Economic prospects are slightly improving. The Composite PMI for activity, a good track of GDP growth, rose to 47.3 in December. The survey showed that Germany is by far outperforming its peers. While the outlook for Q4 remains anything but buoyant, activity may start to recover throughout 2013.
Economic prospects are slightly improving. This is the main message coming out from the December PMI flash estimates released this morning. The Composite PMI for activity, a good track of GDP growth, rose to 47.3, up by almost 1 point with respect to November, reaching its highest level in nine months. The improvement came mainly from the services sector (up by more than one point), while the output index in the manufacturing was stable.
Germany is by far outperforming its peers. While the pace of contraction just eased in France and in the peripheral countries, Germany came back to growth, according to the survey, with the index back above the 50-threshold separating expansion from contraction for the first time in eight months. Given its weight as a trade partner, better economic prospects for Germany, should spread to the rest of the eurozone, brightening its outlook.
Todays’ data might signal that the worst of the recession could be behind us. While confidence indicator may have entered an upward trend, suggesting a recovery in 2013, conditions for the last quarter of the year remain difficult. The Composite PMI for activity averaged 46.5 in Q4, down marginally from Q3 average. Therefore, the pace of contraction of GDP might accelerate in the last quarter of the year.
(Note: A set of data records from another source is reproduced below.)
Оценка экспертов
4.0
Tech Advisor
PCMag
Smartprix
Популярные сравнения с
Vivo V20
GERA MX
Available hard data for Q4 confirm this scenario. Industrial production fell by 1.4% m/m in October after falling sharply in the previous month. Although improving, survey data for the manufacturing sector for November and December just signal a moderation of the pace of contraction. On a quarterly basis, industrial production might fall by more than 2% in Q4 (assuming zero growth in November and December, industrial production is expected to contract by 2.6% q/q) while it rose by 0.4% q/q in Q3.
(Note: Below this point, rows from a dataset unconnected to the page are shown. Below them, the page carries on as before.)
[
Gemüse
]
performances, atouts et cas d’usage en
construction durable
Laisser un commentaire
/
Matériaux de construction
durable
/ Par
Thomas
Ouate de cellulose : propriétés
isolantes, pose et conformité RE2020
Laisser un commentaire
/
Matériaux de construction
All in all, while the output for Q4 remains gloomy, survey data picture a brighter output for next year. Domestic demand will continue to suffer from the adjustment measures undertaken by several countries. Nevertheless, the eurozone will benefit from easier financial and monetary conditions which should progressively filter through the economy. However, do not expect a sharp rebound in activity. As it is always the case when the economy emerges from financial crisis, the recovery is likely to be very gradual and mild.